Why can't I put my API key directly in the React Native app?

Because anyone can extract strings from a published app binary, exposing your key and letting strangers spend your money. The correct pattern is a thin backend proxy that stores the key server-side and forwards requests, so the phone only ever talks to your own server.

How do I get streaming replies to work on mobile?

Have your backend request a streaming response from the model and forward the chunks to the app over a streaming connection. In the app, append each incoming token to the current assistant message in state, so the UI updates word by word rather than waiting for the full response.

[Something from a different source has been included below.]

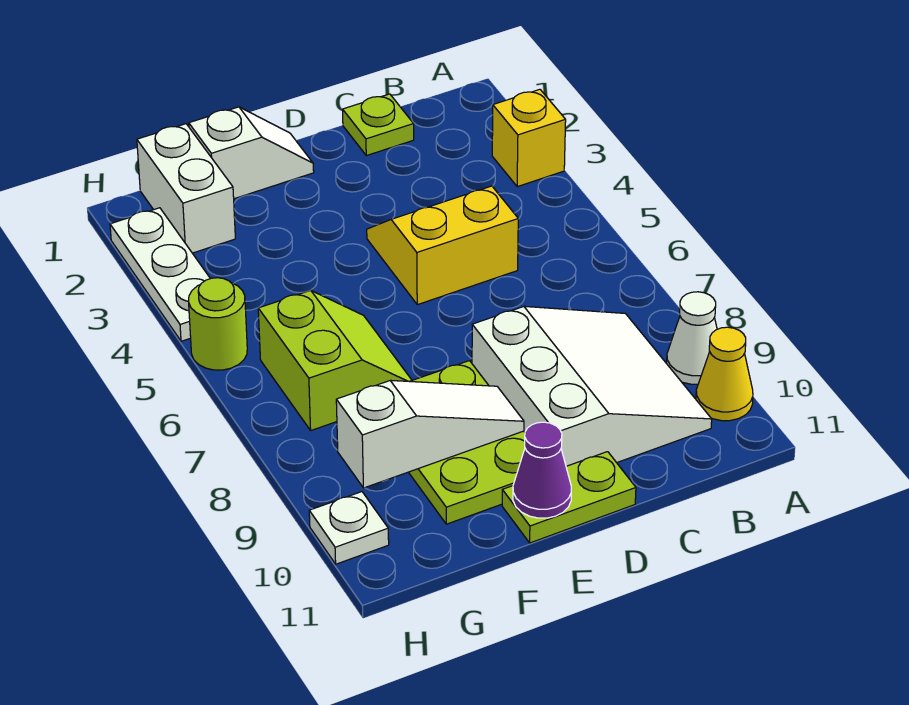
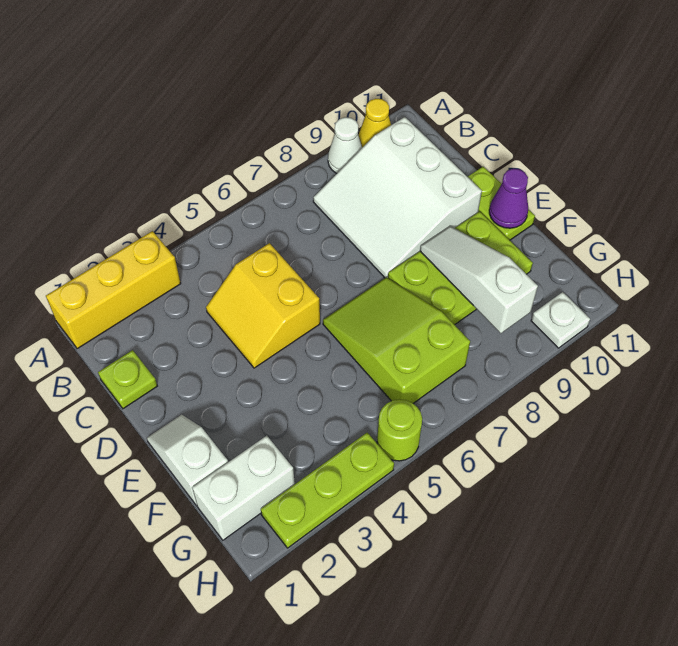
yellow 1x1 brick [492,89,566,187] -> yellow 1x3 brick [46,231,181,349]
white 3x3 slope [472,306,712,466] -> white 3x3 slope turned to [313,117,482,278]
lime 2x2 slope [258,290,412,430] -> lime 2x3 slope [323,277,470,403]
white 1x3 plate [110,208,210,341] -> lime 1x3 plate [261,433,394,548]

How does voice input work?

Record audio with Expo AV, then send the audio file to a speech-to-text endpoint such as Whisper, which returns a transcript. You then treat that transcript exactly like typed input and run it through your normal chat flow, so voice and text share one code path.

Should I use Expo or bare React Native?

For most AI apps, Expo is the faster path — it bundles audio, networking, and storage modules and handles builds for both platforms. Drop to bare React Native only if you need a native module Expo does not support, which is uncommon for an LLM chat or voice app.

How do I keep API costs and latency under control on mobile?

Cache recent responses on the device so repeated questions do not re-hit the model, cap response length, default to a smaller model, and show streaming output so the app feels fast even when total latency is unchanged. Set a hard spending limit in your provider dashboard.

How to Build an AI-Powered Mobile App with React Native

What you are building

This tutorial walks through adding real AI features to a React Native app — the kind of streaming chat and voice experience users now expect. The stack is Expo (which bundles the audio, storage, and networking pieces you need), a small backend proxy that holds your API key, and the OpenAI API for chat and transcription. The single most important architectural decision is that the phone never talks to the model provider directly: a key shipped inside an app binary can be extracted by anyone, so all requests go through your own backend. Get that right and the rest — streaming, voice, caching — is ordinary app code. Use the planner below to sequence the build and estimate effort for each piece.

How it works

The architecture is three layers. The app renders a chat UI and records audio. A backend proxy holds your secret key, forwards chat and transcription requests to OpenAI, and streams responses back. The model provider does the actual generation. For chat, your backend requests a streaming completion and pipes the chunks to the app, which appends each token to the current message so replies appear word by word. For voice, Expo AV records audio, your backend sends it to a transcription model like Whisper, and the returned text flows into the same chat path — voice and text share one code path. A small on-device cache stores recent responses so repeat questions return instantly without another paid call.

Tips and pitfalls

The proxy is non-negotiable; never embed the key. Make the app feel fast with streaming even when total latency is unchanged — perceived speed comes from seeing the first words quickly. Reuse one code path for voice and text by transcribing audio to text early, so you do not maintain two flows. Cache aggressively on device with a shape-guarded read (validate the stored JSON before using it) so a corrupted cache never crashes the app. Default to a smaller model for routine turns, cap output length, and set a hard spending limit in your provider dashboard so a runaway loop on a user’s phone cannot drain your account. Build the chat slice end to end first, then layer in voice and caching once the core loop works.